Perkembangan teknologi ini sudah memperbaiki indikator keamanan dan kinerja operasional.
Proyek tersebut sudah menyelesaikan permasalahan pencemaran lingkungan dengan “Program Sulfur” berbiaya $3,6 miliar, di mana salah satunya adalah instalasi sistem penyikat modern sehingga memperkecil emisi SO₂ sebesar 45% mulai tahun 2021.
Walau telah terjadi peningkatan ini, tambang itu tetap mendapat pantauan lingkungan dari pihak berwenang setempat.
10. Pertambangan di Pulau Pakal (Indonesia)
Produksi tahunan: 35.970 ton nikel (2023)
Pemilik: Industri Pertambangan Indonesia
Jenis tambang: Permukaan (brownfield)
Lokasi: Maluku Utara, Indonesia
Tenaga Kerja: 2.100 karyawan, 85% di antaranya adalah tenaga kerja lokal.
Nilai ekspor: $720 juta per tahun
Tambang Pulau Pakal merupakan gambaran semakin pentingnya posisi Indonesia di pasar nikel dunia, beroperasi sebagai operasi penambangan permukaan yang memberikan kontribusi signifikan terhadap hasil nikel negara ini.
Proses ini menunjukkan rasio tailing ke biji mineral yang mencolok, yakni 1,5:1, di bawah purata sektor industri, sehingga memperbaiki produktivitas kerjanya.

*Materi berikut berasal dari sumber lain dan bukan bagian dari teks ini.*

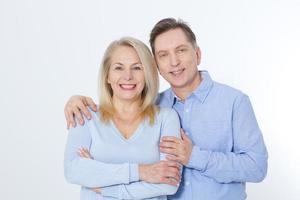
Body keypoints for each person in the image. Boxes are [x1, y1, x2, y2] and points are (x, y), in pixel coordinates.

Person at [64, 18, 268, 200]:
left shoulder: (234, 102)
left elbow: (257, 167)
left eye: (181, 50)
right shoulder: (154, 107)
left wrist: (195, 157)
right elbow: (122, 104)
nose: (174, 62)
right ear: (156, 66)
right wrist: (75, 100)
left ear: (197, 54)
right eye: (163, 55)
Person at [64, 37, 182, 200]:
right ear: (107, 76)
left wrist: (102, 184)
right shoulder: (85, 114)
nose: (128, 76)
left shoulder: (166, 118)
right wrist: (142, 172)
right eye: (119, 68)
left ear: (147, 74)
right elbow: (73, 170)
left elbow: (169, 183)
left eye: (137, 68)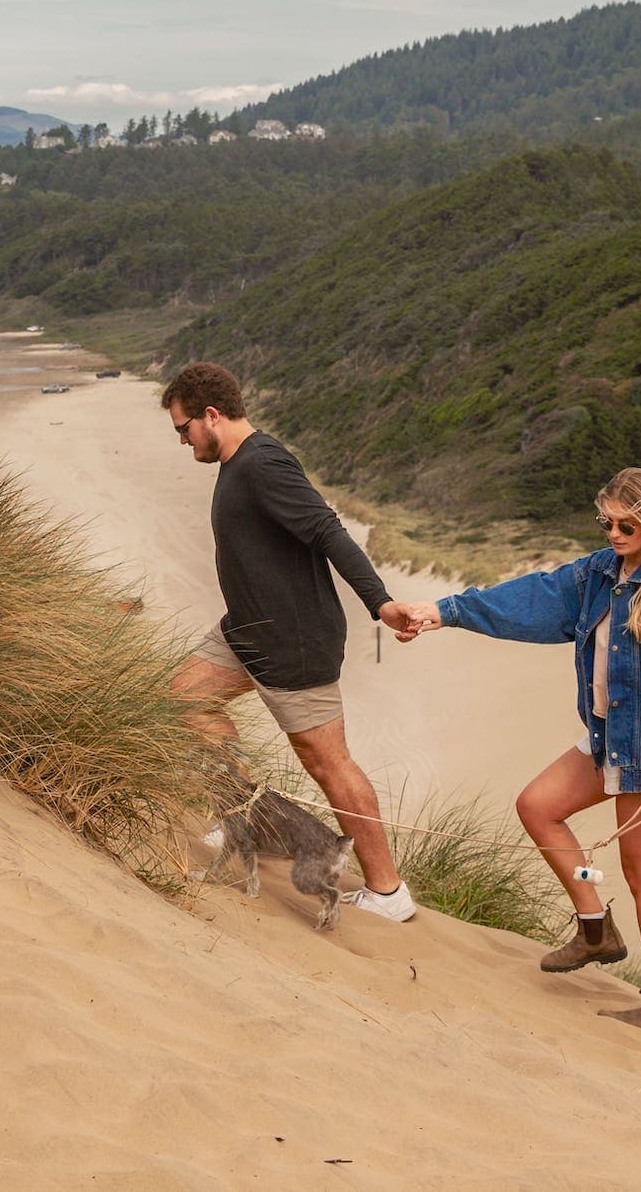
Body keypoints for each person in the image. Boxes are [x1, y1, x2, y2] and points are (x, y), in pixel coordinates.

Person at [390, 467, 641, 1042]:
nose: (614, 534)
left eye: (627, 526)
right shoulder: (597, 574)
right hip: (604, 740)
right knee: (538, 807)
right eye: (607, 522)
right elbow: (531, 599)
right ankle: (595, 927)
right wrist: (444, 611)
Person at [162, 361, 423, 922]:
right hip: (244, 630)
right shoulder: (236, 466)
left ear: (212, 415)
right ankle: (249, 817)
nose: (183, 441)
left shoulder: (263, 463)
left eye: (184, 429)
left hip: (294, 644)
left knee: (328, 764)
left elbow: (329, 531)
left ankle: (387, 892)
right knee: (181, 699)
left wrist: (381, 602)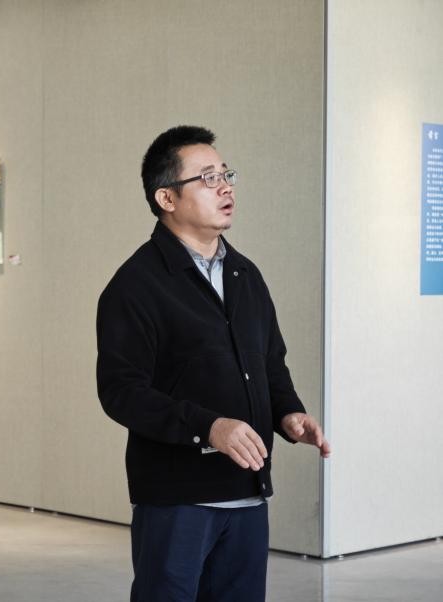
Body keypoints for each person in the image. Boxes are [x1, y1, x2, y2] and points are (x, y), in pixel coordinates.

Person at [96, 125, 331, 602]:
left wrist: (288, 412)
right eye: (207, 178)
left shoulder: (246, 274)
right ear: (166, 197)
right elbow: (121, 392)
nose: (225, 187)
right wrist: (209, 427)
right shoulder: (136, 285)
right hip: (177, 500)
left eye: (226, 174)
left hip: (247, 492)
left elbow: (270, 362)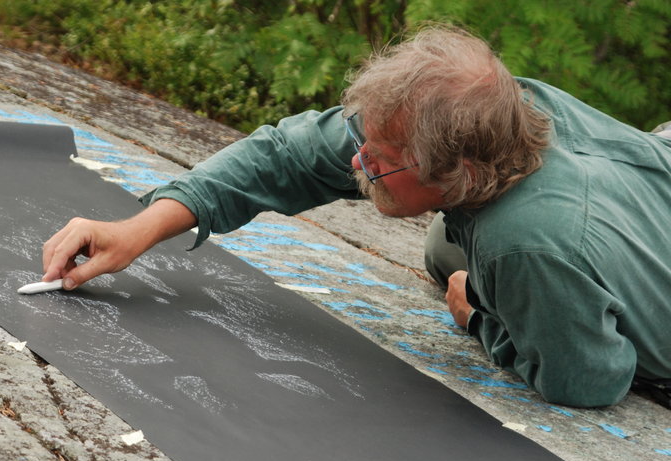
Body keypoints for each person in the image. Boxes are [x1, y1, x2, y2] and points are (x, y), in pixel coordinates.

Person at [43, 25, 671, 408]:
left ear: (461, 175)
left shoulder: (523, 246)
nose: (358, 159)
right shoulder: (505, 110)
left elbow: (588, 380)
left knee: (487, 273)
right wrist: (139, 228)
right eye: (364, 140)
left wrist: (480, 318)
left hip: (577, 252)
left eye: (384, 158)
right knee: (442, 250)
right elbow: (286, 155)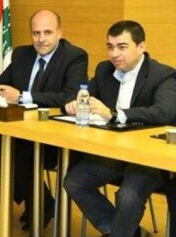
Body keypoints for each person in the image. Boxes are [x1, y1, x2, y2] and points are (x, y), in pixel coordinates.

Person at [63, 20, 176, 237]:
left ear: (141, 47)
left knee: (128, 195)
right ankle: (127, 232)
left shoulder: (163, 75)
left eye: (122, 47)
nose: (114, 54)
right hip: (113, 154)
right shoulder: (104, 70)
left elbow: (163, 112)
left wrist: (115, 114)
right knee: (74, 182)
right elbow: (86, 97)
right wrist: (75, 105)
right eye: (110, 47)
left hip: (149, 159)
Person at [0, 9, 88, 230]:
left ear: (60, 32)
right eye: (36, 33)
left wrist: (21, 96)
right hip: (20, 130)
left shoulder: (74, 57)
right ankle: (42, 202)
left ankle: (39, 205)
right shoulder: (22, 54)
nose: (41, 39)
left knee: (21, 154)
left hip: (54, 136)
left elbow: (69, 96)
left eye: (47, 32)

Rencana pengembangan area yang tidak terpakai sudah mengurangi dampak lingkungan sambil meningkatkan produktivitas, sesuai dengan laporan tentang keberlanjutan industri pertambangan di Indonesia.
Pulau Pakal mencolok di antara proyek-proyek yang ada di Indonesia dikarenakan penggunaan sumber daya energi baru dan terbarukan, dimana lebih dari separuh kegiatannya didukung oleh pembangkit listrik tenaga surya dengan kapasitas 15 MW.
Inovasi ini memperkecil jejak karbon serta menekan biaya operasional di daerah yang memiliki jaringan listrik kurang stabil.
Perusahaan pertambangan itu baru saja mengadakan kerja sama dengan Siemens guna mewujudkan teknologi twin digital yang akan memperbaiki efisiensi proses operasionalnya. Kerjasama ini ditargetkan bisa menambah tingkat peningkatan recovery sebesar 8-12% lebih banyak saat mencapai kapasitas produksi maksimal di akhir tahun 2024 nanti.